DIRECTIVE
Please list every figure in the abstract below that describes computational cost or speed.

### READING PASSAGE ###

Abstract
The Boltzmann equation is essential to the accurate modeling of rarefied gases. Unfortunately, traditional numerical solvers for this equation are too computationally expensive for many practical applications. With modern interest in hypersonic flight and plasma flows, to which the Boltzmann equation is relevant, there would be immediate value in an efficient simulation method. The collision integral component of the equation is the main contributor of the large complexity. A plethora of new mathematical and numerical approaches have been proposed in an effort to reduce the computational cost of solving the Boltzmann collision integral, yet it still remains prohibitively expensive for large problems. This paper aims to accelerate the computation of this integral via machine learning methods. In particular, we build a deep convolutional neural network to encode/decode the solution vector, and enforce conservation laws during post-processing of the collision integral before each time-step. Our preliminary results for the spatially homogeneous Boltzmann equation show a drastic reduction of computational cost. Specifically, our algorithm requires O(n3) operations, while asymptotically converging direct discretization algorithms require O(n6), where n is the number of discrete velocity points in one velocity dimension. Our method demonstrated a speed up of 270 times compared to these methods while still maintaining reasonable accuracy.

### INFORMATION SHOWN ###

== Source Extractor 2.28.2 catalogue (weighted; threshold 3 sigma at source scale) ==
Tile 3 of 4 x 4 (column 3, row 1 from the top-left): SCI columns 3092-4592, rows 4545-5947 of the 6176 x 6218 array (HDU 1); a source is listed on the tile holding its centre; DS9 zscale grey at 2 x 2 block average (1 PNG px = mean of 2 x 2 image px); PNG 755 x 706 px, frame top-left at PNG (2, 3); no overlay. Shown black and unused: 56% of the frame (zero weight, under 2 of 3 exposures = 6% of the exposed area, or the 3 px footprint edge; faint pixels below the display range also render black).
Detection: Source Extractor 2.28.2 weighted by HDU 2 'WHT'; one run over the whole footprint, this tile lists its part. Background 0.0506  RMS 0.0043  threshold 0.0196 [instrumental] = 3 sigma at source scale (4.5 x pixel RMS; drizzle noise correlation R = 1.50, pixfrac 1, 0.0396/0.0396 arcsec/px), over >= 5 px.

###

TASK OUTPUT
- O(n3) operations, required by the proposed algorithm
- O(n6) operations, required by asymptotically converging direct discretization algorithms
- A speed up of 270 times compared to those methods